語句の断章(11) 観照

何となくわかるので、わかったつもりになって何十年も放っておいた単語、それが「観照かんしょう」である。

現象学の哲学者がよく使う。美術の本にも出てくるし仏教関係の本でも何度か見ている。一番理解に苦しんだのが、『レオナルド・ダ・ヴィンチの手記』の一節、「感性は地上のものである。理性は観照するとき感性の外に立つ」だ。「観察して照らしている」から、本質をよく捉えることだろうくらいの理解で済ませていた。

よくよく考えたら、ダ・ヴィンチ自身が観照という日本語を使ったわけではない。だから翻訳文の理解に悩むくらいなら、原典にあたるのがいい。まさか原本が手元にあるはずがないので、英語版の『レオナルド・ダ・ヴィンチの手記』(Notebooks of Leonardo da Vinci)を調べたら、「観照する」に相当する用語が“contemplate”となっていた。「凝視する」とか「注意深く観察する」という意味だ。英和辞典には「熟視」と訳しているのもある。

この動詞は現代イタリア語では“contemplare”で、辞書にはちゃんと「観照する」という訳も掲げられている。「瞑想する」という意味もあるが、これはダ・ヴィンチの手記の一節の訳としては当てはまらない。

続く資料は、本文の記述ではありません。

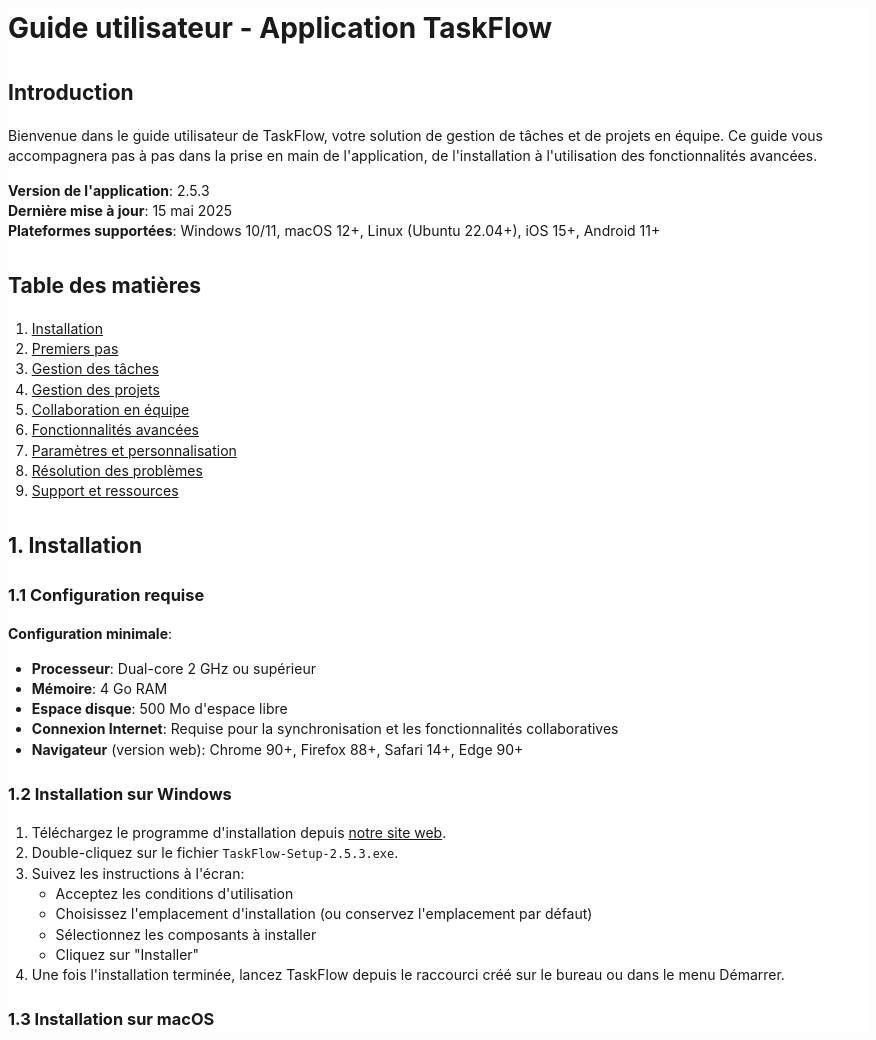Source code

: # Guide utilisateur - Application TaskFlow

## Introduction

Bienvenue dans le guide utilisateur de TaskFlow, votre solution de gestion de tâches et de projets en équipe. Ce guide vous accompagnera pas à pas dans la prise en main de l'application, de l'installation à l'utilisation des fonctionnalités avancées.

**Version de l'application**: 2.5.3  
**Dernière mise à jour**: 15 mai 2025  
**Plateformes supportées**: Windows 10/11, macOS 12+, Linux (Ubuntu 22.04+), iOS 15+, Android 11+

## Table des matières

1. [Installation](#1-installation)
2. [Premiers pas](#2-premiers-pas)
3. [Gestion des tâches](#3-gestion-des-tâches)
4. [Gestion des projets](#4-gestion-des-projets)
5. [Collaboration en équipe](#5-collaboration-en-équipe)
6. [Fonctionnalités avancées](#6-fonctionnalités-avancées)
7. [Paramètres et personnalisation](#7-paramètres-et-personnalisation)
8. [Résolution des problèmes](#8-résolution-des-problèmes)
9. [Support et ressources](#9-support-et-ressources)

## 1. Installation

### 1.1 Configuration requise

**Configuration minimale**:
- **Processeur**: Dual-core 2 GHz ou supérieur
- **Mémoire**: 4 Go RAM
- **Espace disque**: 500 Mo d'espace libre
- **Connexion Internet**: Requise pour la synchronisation et les fonctionnalités collaboratives
- **Navigateur** (version web): Chrome 90+, Firefox 88+, Safari 14+, Edge 90+

### 1.2 Installation sur Windows

1. Téléchargez le programme d'installation depuis [notre site web](https://www.taskflow-app.example/download).
2. Double-cliquez sur le fichier `TaskFlow-Setup-2.5.3.exe`.
3. Suivez les instructions à l'écran:
   - Acceptez les conditions d'utilisation
   - Choisissez l'emplacement d'installation (ou conservez l'emplacement par défaut)
   - Sélectionnez les composants à installer
   - Cliquez sur "Installer"
4. Une fois l'installation terminée, lancez TaskFlow depuis le raccourci créé sur le bureau ou dans le menu Démarrer.

### 1.3 Installation sur macOS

そして、この動詞からラテン語に遡ってみると、「吉凶を占う場所で十分に観察する」というのが原義であることがわかった。吉凶を占う場所とは「天空が開けている場所」を指す。

するとどうだろう、「感性は地上のものである。理性は観照するとき感性の外に立つ」と言ったダ・ヴィンチの真意が何となく理解できるではないか。感性の外とは地上ではなく天空のことなのに違いない。「理性は感性の限界を補う俯瞰や見晴らしをもたらす」というような意味のように思われる。

なお、ぼくはことば遊びをしているだけであって、衒学的追究をしているのではない。念のために付け加えておくと、このように執拗に単語の意味を追い求めても文章の意味がわかる保証などないのである。個々の単語が文意を担うのはたしかだが、それ以上に文章や段落が単語の意味を変容させる。これはまるで個人(単語)と組織(文章)の関係にそっくりだ。